Super Supraglottic Swallow

  • Inhale and hold your breath very tightly, bearing down.
  • Keep holding your breath and bearing down as you swallow.
  • Cough when you are finished.
  • (Can do with water or without)

Tongue Hold Manuever

  • Gently hold your tongue in between your front teeth and swallow your saliva.

Tongue Retraction

  • Pull the back of your tongue to the back of your mouth and hold.

Mendelsohn Maneuver

  • Swallow your saliva and pay attention to your neck as you swallow
  • Try to feel that something (your Adam's apple of voice box) lifts and lowers as you swallow
  • Now, when you swallow and feel something lift as you swallow don't let it drop.
  • Hold it with your muscles for several seconds.

 

 

I was sure that there must be some secret information that wasn’t shared with me in my college courses, but there was not. In fact, the more I researched the more I realized that there was a complete lack of information out there about oral cancer and life after surviving treatment. It was then that I decided to compile everything I learned along the way so that I could share it with others. I felt alone. I wanted to see that people were surviving this and living normal lives. As I referenced in the Mental Health and Sleep Section, I found one person on YouTube, Catherine Elliot, that had survived what I was going through. I watched her video slideshow called “Tongue Cancer Radiation Treatment See What Happened to me.”

I then proceeded to go through all of her videos and saw that she was ok. She explained that yes, this is awful but you will get through this and you will get back to a “normal” life. This gave me hope. It also motivated me to create a space for other survivors to find information and comfort.

 

After Surgery

After surgery I drooled a lot. I carried around a cup and a paper towel everywhere I went to try to control it. I was struggling to get the saliva from the front of my mouth, to the back of my mouth to swallow it. I also struggled to spit saliva out of my mouth. It wasn’t just saliva, I struggled with food as well. I would swallow my food and there would still be food in the floor of my mouth that I couldn’t move.

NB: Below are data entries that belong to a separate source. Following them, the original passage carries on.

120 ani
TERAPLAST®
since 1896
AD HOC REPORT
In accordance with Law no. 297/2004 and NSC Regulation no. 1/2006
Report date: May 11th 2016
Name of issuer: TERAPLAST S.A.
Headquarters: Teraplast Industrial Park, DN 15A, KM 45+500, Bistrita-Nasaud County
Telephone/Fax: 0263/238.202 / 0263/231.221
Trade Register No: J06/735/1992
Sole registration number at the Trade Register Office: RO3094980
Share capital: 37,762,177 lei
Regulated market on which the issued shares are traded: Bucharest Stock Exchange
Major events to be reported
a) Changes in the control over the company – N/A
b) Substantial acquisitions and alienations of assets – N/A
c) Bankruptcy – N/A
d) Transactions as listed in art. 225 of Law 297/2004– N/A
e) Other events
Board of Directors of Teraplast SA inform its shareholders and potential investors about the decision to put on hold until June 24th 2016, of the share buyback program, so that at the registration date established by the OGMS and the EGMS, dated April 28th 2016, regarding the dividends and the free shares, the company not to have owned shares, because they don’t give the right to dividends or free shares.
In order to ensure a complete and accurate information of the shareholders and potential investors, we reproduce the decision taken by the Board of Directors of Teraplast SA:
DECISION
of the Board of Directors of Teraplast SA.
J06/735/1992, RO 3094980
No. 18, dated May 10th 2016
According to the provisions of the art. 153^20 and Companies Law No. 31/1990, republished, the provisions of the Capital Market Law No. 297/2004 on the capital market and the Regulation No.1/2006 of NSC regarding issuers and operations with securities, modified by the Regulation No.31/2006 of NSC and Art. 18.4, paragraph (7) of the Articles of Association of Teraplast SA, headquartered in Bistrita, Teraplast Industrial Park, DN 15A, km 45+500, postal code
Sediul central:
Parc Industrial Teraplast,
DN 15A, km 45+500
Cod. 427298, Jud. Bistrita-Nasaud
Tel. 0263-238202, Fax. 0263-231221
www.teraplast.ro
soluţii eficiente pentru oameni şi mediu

Here is a picture of me getting my first Modified Barium Swallow Study. For this test, the Speech Language Pathologist (SLP) feeds you various consistencies of food and drinks mixed with barium. As you swallow the “live x-ray” shows the inside of your mouth and throat and you can actually see the food because of the barium. This allows the SLP to see if you are safe to swallow food and drinks and if not you may need a modified diet. According to my swallow study, I was safe to swallow food, meaning I wasn’t at risk for aspiration (food entering my airway instead of my esophagus.) Although I was safe to swallow any food that did not mean I was physically able to swallow all consistencies of food. I had to learn to how to eat all over again. Even three years later, there are still many things I can’t eat and I have to modify my diet every day.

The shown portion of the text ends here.